I'm converting csv files into python Dataframe. And in the original file, one of the column has characters em-dash. I want it replaced by hyphen "-".
Partial original file from csv:
NoDemande NoUsager Sens IdVehicule NoConduteur HeureDebutTrajet HeureArriveeSurSite HeureEffective'
42192001801 42192002715 — 157Véh 42192000153 ...
42192000003 42192002021 + 157Véh 42192000002 ...
42192001833 42192000485 — 324My3FVéh 42192000157 ...
My code:
#coding=latin-1
import pandas as pd
import glob
pd.set_option('expand_frame_repr', False)
path = r'D:\Python27\mypfe\data_test'
allFiles = glob.glob(path + "/*.csv")
frame = pd.DataFrame()
list_ = []
for file_ in allFiles:
df = pd.read_csv(file_,index_col=None,header=0,sep=';',parse_dates=['HeureDebutTrajet','HeureArriveeSurSite','HeureEffective'],
dayfirst=True)
df['Sens'].replace(u"\u2014","-",inplace=True,regex=True)
list_.append(df)
And it doesn't work at all, every time it only convert them into ?
, which looks like it:
42191001122 42191002244 ? 181Véh 42191000114 ...
42191001293 42191001203 ? 319M9pVéh 42191000125 ...
42191000700 42191000272 ? 183Véh 42191000072 ...
And because I have french characters in the file, I'm using latin-1
instead of utf-8
. If I delete the first line and write like this:
df = pd.read_csv(file_,index_col=None,header=0,sep=';',encoding='windows-1252',parse_dates=['HeureDebutTrajet','HeureArriveeSurSite','HeureEffective'],
dayfirst=True)
The result will be:
42191001122 42191002244 â?? 181Véh 42191000114 ...
42191001293 42191001203 â?? 319M9pVéh 42191000125 ...
42191000700 42191000272 â?? 183Véh 42191000072 ...
How can I make all the em-dash —
replaced by -
?
I added the part about repr
:
for line in open(file_):
print repr(line)
And the result turns out:
'"42191002384";"42191000118";"\xe2\x80\x94";"";"42191000182";...

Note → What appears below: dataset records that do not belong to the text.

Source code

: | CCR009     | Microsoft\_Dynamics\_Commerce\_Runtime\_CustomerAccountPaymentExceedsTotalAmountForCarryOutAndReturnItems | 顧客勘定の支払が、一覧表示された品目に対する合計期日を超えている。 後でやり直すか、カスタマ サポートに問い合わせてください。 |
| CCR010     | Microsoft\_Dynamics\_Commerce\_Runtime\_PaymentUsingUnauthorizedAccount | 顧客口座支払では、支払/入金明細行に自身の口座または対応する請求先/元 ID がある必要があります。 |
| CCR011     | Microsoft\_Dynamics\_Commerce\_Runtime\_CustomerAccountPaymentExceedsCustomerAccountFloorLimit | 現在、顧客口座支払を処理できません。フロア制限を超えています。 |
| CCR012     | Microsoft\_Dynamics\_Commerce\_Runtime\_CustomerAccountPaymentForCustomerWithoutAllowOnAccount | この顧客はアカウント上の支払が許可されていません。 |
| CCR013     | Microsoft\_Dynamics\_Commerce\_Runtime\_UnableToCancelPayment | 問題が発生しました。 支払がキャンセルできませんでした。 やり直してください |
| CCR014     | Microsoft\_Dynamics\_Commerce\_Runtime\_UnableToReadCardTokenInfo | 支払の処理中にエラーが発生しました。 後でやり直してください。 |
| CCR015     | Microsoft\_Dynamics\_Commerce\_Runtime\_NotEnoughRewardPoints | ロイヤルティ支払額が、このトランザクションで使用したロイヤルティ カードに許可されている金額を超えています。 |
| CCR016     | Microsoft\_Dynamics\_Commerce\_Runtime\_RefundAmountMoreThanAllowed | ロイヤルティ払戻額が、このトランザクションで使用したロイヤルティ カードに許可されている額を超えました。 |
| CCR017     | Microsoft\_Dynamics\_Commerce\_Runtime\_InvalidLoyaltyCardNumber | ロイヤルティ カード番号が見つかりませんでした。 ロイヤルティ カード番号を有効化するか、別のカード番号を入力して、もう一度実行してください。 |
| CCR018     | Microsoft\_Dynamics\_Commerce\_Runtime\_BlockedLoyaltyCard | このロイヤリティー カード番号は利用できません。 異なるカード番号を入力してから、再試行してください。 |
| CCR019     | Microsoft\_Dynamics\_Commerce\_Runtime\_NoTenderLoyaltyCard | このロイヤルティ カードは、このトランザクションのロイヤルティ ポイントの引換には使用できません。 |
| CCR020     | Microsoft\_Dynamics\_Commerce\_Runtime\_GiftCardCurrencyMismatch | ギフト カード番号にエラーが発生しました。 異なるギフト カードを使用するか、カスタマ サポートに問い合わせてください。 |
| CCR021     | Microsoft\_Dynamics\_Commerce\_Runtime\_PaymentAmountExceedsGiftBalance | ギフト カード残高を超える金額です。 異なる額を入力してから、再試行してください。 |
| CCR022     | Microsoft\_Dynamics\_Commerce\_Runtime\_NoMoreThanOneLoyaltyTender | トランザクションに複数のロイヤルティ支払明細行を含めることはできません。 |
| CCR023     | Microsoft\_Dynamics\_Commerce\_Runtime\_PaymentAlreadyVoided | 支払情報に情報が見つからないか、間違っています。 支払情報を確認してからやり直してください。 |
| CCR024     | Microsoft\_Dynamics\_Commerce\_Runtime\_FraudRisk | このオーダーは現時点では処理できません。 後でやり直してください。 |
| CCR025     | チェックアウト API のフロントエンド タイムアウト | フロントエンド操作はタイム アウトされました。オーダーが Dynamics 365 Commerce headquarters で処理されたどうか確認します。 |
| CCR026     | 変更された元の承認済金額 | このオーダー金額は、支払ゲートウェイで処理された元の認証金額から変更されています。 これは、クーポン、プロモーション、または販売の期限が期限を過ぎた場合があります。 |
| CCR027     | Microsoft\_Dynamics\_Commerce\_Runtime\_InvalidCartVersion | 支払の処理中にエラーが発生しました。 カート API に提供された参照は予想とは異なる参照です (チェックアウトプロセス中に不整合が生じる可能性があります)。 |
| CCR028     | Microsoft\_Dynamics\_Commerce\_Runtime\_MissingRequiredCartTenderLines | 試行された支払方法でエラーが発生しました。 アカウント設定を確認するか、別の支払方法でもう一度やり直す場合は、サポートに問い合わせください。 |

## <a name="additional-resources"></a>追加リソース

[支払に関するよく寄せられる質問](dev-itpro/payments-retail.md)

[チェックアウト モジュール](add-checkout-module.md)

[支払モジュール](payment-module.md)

'"42191002464";"42191001671";"+";"";"42191000182";...
'"42191000045";"42191000176";"\xe2\x80\x94";"620M9pV\xc3\xa9h";"42191000003";...
'"42191001305";"42191000823";"\xe2\x80\x94";"310V7pV\xc3\xa9h";"42191000126";...
u'\u2014'
(EM DASH) can not be encoded in latin1/iso-8859-1, so that value can not appear in a properly encoded latin1 file.
Possibly the files are encoded as windows-1252 for which u'\u2014'
can be encoded as '\x97'
.
Another problem is that the CSV file apparently uses whitespace as the column separator, but your code uses semicolons. You can specify whitespace as the separator using delim_whitespace=True
:
df = pd.read_csv(file_, delim_whitespace=True)
You can also specify the file's encoding using the encoding
parameter. read_csv()
will convert the incoming data to unicode:
df = pd.read_csv(file_, encoding='windows-1252', delim_whitespace=True)
In Python 2 (I think that you're using that), if you do not specify the encoding, the data remains in the original encoding, and this is probably the reason that your replacements are not working.
Once you have properly loaded the file, you can replace characters as you have been doing:
df = pd.read_csv(file_, encoding='windows-1252', delim_whitespace=True)
df['Sens'].replace(u'\u2014', '-', inplace=True)
EDIT
Following your update where you show the repr()
output, your file would appear to be UTF8 encoded, not latin1, and not Windows-1252. Since you are using Python 2 you need to specify the encoding when loading the CSV file:
df = pd.read_csv(file_, sep=';', encoding='utf8')
df['Sens'].replace(u'\u2014', '-', inplace=True)
Because you specified an encoding, read_csv()
will convert the incoming data to unicode, so replace()
should now work as shown above. It should be that easy.